━━━━━ Source text ━━━━━

[PATCH] arm64: dts: imx8mn: specify #sound-dai-cells for SAI nodes

Marco Felsch m.felsch at pengutronix.de
Wed Mar 1 01:08:51 PST 2023


On 23-02-28, Marek Vasut wrote:
> On 2/28/23 09:10, Krzysztof Kozlowski wrote:
> > On 27/02/2023 21:00, Marco Felsch wrote:
> > > > > > +					#sound-dai-cells = <0>;
> > > > > 
> > > > > Please don't add it in front of the compatible and the reg property.
> > > > 
> > > > The #address-cells and #size-cells are also always on top, why should the
> > > > #sound-dai-cells be any different ? Where should they be ?
> > > 
> > > As of now my understanding of specifying a devicetree node was:
> > > 
> > > node-name at reg-nr {
> > > 	compatible = "";
> > > 	reg = <>;
> > > 	// all pending properties below
> > > 	...
> > > };
> > > 
> > > @Rob, @Krzysztof:
> > > Is this a (unwritten) rule/policy?
> > > 
> > 
> > Each platform has its own coding style around this but I am not aware of
> > a coding style which puts address and size cells at the top.

━━━━━

__Problem description__
Extract the portion of the patch discussion starting with "Marco Felsch m.felsch" and going on through "the reg property.", copying it word for word.

━━━━━ Input data ━━━━━

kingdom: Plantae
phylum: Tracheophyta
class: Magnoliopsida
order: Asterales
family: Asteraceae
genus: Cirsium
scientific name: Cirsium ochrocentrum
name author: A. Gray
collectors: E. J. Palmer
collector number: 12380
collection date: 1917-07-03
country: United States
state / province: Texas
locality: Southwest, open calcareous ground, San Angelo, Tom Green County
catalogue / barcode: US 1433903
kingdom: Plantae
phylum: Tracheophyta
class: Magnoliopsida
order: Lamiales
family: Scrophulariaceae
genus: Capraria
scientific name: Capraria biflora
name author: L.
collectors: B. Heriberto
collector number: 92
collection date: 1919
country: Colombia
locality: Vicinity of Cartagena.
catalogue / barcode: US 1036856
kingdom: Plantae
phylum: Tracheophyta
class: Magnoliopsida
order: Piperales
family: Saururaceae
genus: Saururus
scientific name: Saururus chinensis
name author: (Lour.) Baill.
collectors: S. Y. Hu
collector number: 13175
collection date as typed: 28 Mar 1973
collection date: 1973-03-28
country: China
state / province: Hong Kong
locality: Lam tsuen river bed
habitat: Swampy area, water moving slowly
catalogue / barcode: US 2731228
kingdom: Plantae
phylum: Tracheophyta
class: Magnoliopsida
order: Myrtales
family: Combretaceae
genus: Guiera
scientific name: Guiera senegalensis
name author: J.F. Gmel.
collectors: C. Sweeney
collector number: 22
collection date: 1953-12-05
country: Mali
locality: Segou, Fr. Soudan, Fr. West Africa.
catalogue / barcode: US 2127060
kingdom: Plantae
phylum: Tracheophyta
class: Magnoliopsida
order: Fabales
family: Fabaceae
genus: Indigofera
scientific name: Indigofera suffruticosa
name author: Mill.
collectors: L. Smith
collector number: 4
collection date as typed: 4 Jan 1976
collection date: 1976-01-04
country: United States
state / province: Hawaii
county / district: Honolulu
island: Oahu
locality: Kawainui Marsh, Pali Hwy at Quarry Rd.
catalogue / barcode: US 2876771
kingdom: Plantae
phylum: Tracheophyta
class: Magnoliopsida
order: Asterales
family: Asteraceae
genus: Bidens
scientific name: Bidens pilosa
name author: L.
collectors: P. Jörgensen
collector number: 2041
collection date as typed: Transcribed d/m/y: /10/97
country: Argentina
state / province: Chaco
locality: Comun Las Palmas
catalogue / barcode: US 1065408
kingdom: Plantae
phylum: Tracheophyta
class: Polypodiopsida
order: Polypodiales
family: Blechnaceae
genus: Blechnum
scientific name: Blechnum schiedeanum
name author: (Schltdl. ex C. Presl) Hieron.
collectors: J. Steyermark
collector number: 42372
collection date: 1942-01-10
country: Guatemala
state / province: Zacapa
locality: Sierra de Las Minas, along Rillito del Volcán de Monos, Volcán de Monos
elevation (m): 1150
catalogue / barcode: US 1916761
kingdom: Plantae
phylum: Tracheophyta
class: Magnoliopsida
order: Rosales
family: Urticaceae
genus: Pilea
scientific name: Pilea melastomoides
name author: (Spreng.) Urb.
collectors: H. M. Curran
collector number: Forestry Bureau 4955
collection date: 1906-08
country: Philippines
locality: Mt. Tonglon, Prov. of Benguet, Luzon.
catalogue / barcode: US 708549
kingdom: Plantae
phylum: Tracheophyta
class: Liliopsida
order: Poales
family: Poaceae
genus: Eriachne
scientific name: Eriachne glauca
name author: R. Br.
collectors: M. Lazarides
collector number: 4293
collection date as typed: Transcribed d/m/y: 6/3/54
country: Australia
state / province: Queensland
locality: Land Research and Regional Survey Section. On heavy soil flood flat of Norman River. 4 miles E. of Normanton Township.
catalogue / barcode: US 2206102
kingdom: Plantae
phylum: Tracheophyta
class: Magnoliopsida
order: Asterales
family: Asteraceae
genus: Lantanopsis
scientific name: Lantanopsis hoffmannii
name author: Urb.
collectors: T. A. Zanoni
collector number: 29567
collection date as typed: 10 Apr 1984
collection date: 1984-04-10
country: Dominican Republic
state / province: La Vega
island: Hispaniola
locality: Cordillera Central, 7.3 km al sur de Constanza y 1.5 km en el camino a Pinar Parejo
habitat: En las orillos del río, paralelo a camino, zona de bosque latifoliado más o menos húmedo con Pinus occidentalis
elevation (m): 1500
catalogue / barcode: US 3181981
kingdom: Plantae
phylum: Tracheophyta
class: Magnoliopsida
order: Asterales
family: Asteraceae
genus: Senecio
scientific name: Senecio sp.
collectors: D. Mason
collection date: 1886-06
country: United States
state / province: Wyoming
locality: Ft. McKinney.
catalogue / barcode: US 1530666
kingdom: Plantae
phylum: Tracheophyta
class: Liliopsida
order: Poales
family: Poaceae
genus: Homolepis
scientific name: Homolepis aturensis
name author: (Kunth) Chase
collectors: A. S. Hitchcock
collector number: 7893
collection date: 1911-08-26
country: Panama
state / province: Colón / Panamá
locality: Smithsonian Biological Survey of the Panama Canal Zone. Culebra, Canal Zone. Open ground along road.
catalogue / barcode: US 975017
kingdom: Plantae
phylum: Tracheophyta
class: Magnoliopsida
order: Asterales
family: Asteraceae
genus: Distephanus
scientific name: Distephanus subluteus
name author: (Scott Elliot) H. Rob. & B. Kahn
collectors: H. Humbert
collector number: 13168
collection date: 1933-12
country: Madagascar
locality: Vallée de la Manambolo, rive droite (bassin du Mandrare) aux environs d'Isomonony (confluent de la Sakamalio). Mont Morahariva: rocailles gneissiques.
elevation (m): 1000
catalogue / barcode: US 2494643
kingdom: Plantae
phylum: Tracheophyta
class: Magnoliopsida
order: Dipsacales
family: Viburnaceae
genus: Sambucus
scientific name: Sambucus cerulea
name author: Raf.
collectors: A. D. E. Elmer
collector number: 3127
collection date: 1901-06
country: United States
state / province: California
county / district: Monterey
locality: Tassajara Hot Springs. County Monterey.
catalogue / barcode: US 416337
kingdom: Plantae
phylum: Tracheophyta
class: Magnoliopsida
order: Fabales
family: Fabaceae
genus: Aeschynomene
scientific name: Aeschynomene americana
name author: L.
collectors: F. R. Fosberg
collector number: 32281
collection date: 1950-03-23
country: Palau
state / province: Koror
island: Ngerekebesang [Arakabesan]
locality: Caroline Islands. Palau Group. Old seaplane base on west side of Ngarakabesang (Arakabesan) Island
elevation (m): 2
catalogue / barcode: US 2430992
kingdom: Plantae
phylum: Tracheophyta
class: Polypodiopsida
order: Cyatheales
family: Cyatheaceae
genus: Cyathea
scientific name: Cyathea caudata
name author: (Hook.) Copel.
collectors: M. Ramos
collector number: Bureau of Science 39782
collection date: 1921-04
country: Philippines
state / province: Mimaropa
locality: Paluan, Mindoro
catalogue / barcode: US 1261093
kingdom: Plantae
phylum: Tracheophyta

━━━━━

__Solution to this exercise__
Marco Felsch m.felsch at pengutronix.de
Wed Mar 1 01:08:51 PST 2023


On 23-02-28, Marek Vasut wrote:
> On 2/28/23 09:10, Krzysztof Kozlowski wrote:
> > On 27/02/2023 21:00, Marco Felsch wrote:
> > > > > > +					#sound-dai-cells = <0>;
> > > > > 
> > > > > Please don't add it in front of the compatible and the reg property.